The textbook approach. Quantum in- classical [eigenvalue] and quantum [eigenvector] out.


The `textbook approach’ is unsatisfactory in two ways. First it allows a limited class of measurements that do not necessarily correspond to realistic situations. Second it does not include a dynamical picture: measurements simply happen. Although a full dynamical picture is still an (if not the) open problem, von Neumann gave the a reasonable dynamical picture for the measurement which is know as the von Neumann scheme. The measurement is described as a coherent interaction between the measured system and a (quantum) meter initially in a state |0>.  The interaction Hamiltonian is set up so that: if the system is in an eigenstate a of the desired observable, the meter will shift accordingly i.e it will end up in the state |a>.  Generally the system-meter state will be entangled after the measurement.

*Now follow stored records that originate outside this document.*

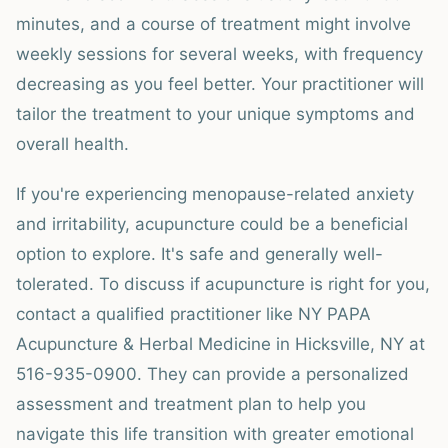
minutes, and a course of treatment might involve
weekly sessions for several weeks, with frequency
decreasing as you feel better. Your practitioner will
tailor the treatment to your unique symptoms and
overall health.
If you're experiencing menopause-related anxiety
and irritability, acupuncture could be a beneficial
option to explore. It's safe and generally well-
tolerated. To discuss if acupuncture is right for you,
contact a qualified practitioner like NY PAPA
Acupuncture & Herbal Medicine in Hicksville, NY at
516-935-0900. They can provide a personalized
assessment and treatment plan to help you
navigate this life transition with greater emotional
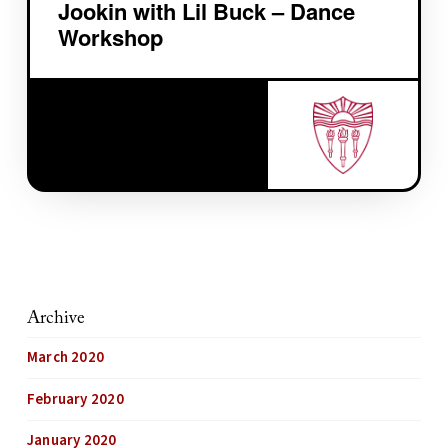
Jookin with Lil Buck – Dance
Workshop
Archive
March 2020
February 2020
January 2020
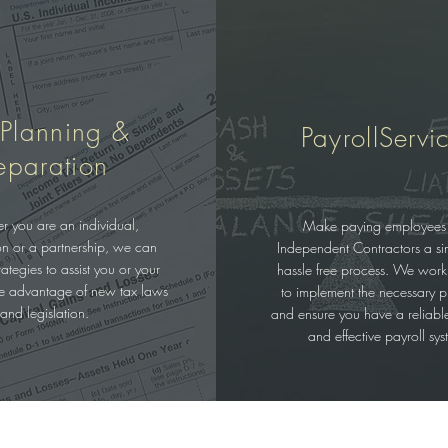
 Planning &
PayrollServi
eparation
r you are an individual,
Make paying employees
on or a partnership, we can
Independent Contractors a s
ategies to assist you or your
hassle free process. We work
ke advantage of new tax laws
to implement the necessary p
and legislation.
and ensure you have a reliable,
and effective payroll sys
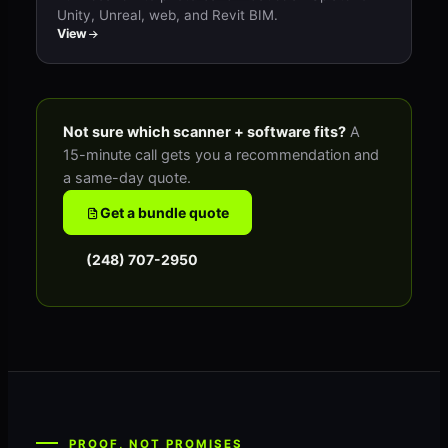
Unity, Unreal, web, and Revit BIM.
View
Not sure which scanner + software fits?
A
15-minute call gets you a recommendation and
a same-day quote.
Get a bundle quote
(248) 707-2950
PROOF, NOT PROMISES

With the right choice of interaction Hamiltonian the local picture will be  a mixed state that gives the right statistics for the textbook measurement. A slightly more elaborate picture can be used to describe more general measurements.


The von Neumann scheme. Quantum [product system-meter] in- quantum [entangled system-meter] out.


A weak measurement is a measurement in this sense, i.e it is a channel that has a system-meter (quantum) input and a system-meter (quantum) output. The measurement can be followed by a readout stage where a single detector `clicks’, but this part simply tells us something about the meter and only indirectly about the system whose state has changed.To complete the transition from the von Neumann scheme to a weak measurement we simply need to make the interaction Hamiltonian weak. It should be so weak that, after the measurement, the shifts corresponding to different eigenvalues will strongly overlap. The first  advantage of this  method is that the system state is virtually unchanged by the measurement process. Other, surprising  advantages follow, especially when one considers the fact that this measurement process is symmetric with respect to time.

I hope I convinced you that the term `measurement’ means different things to different people; While quantum information theorists say measurement and mean `a quantum to classical channel’ the weak measurement community think of a `quantum to quantum channel’. I believe this is major source of confusion that leads to controversy around weak measurements. My advice to people in the quantum information community is: either stop thinking about weak measurements as measurements, or read the literature and try to convince yourself that this channel represents the closest thing we have to a measurement in quantum theory.  Either way stop trying to understand weak measurements simply in terms of POVM elements.


In upcoming posts I will try to clarify some other misconceptions including the difference between `noisy measurements’ and `weak measurements’, and an explanation of what is anomalous about ‘anomalous weak values’.